Data records:

+-------+

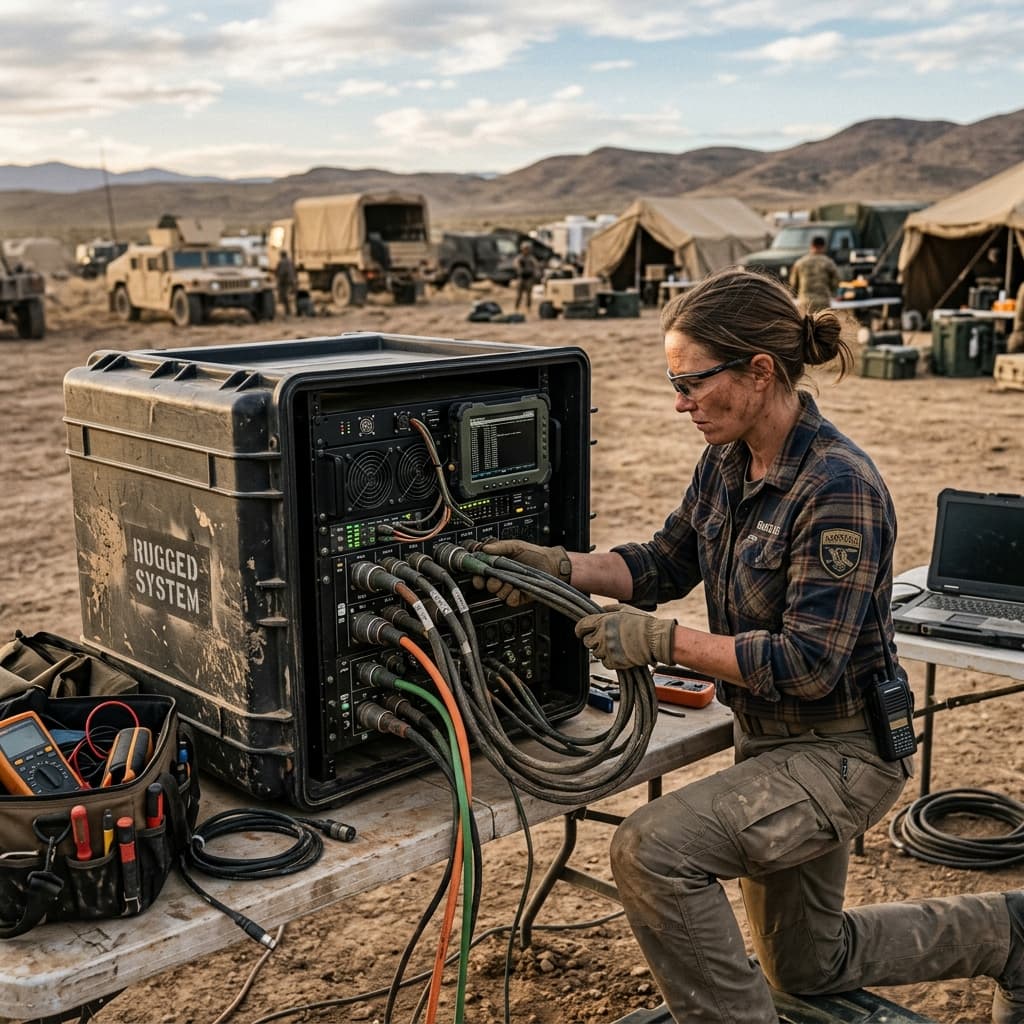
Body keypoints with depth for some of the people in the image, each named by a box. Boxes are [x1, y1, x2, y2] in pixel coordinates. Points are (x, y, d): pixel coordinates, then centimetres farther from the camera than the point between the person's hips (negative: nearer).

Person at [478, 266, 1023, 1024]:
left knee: (652, 849, -25)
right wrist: (560, 566, -7)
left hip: (840, 753, -9)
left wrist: (661, 640, -29)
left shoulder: (840, 488, -28)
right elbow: (665, 565, 7)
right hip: (772, 740, 9)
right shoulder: (727, 462, -3)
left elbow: (807, 664, -30)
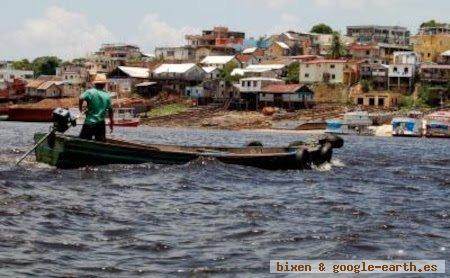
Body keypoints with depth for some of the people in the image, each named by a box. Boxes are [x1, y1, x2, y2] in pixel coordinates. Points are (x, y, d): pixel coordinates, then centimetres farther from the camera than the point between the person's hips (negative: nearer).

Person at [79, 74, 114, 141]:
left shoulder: (90, 92, -8)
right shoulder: (107, 96, 3)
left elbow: (81, 98, -24)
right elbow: (110, 110, 9)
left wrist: (81, 109, -7)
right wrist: (111, 121, 21)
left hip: (89, 123, -3)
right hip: (100, 124, 3)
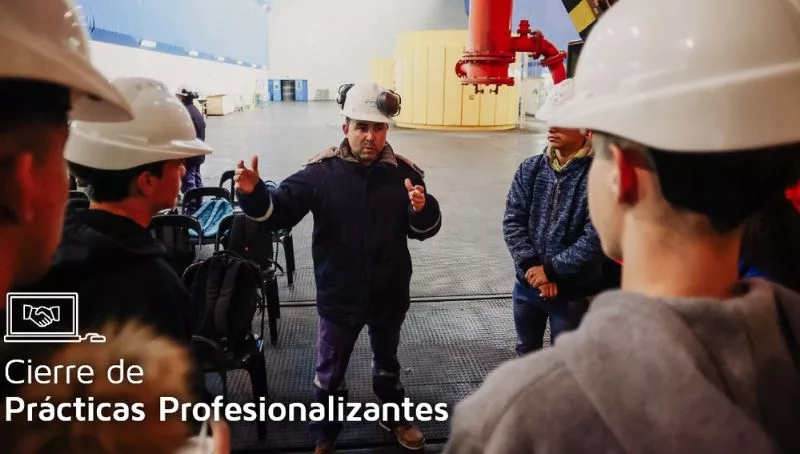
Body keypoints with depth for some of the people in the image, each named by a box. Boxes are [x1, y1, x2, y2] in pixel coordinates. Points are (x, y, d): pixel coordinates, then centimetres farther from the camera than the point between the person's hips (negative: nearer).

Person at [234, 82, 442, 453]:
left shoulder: (403, 171, -8)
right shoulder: (322, 171, -13)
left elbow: (425, 229, -7)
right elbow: (278, 212, -16)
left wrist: (422, 209, -29)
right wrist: (253, 194, -37)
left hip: (389, 293, 2)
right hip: (339, 294, -2)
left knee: (387, 362, 26)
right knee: (330, 372, 16)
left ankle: (394, 417, 51)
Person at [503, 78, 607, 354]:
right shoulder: (531, 169, -1)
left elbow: (595, 238, -20)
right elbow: (512, 221, -5)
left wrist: (551, 270, -19)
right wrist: (532, 267, -16)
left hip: (574, 292, -4)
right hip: (528, 285, 5)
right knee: (526, 353, 24)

+-------+

[THE TASK]: Please determine how many lines in the entries contain the word "wrist" and reply with that figure alone.

[TASK SOLUTION]: 8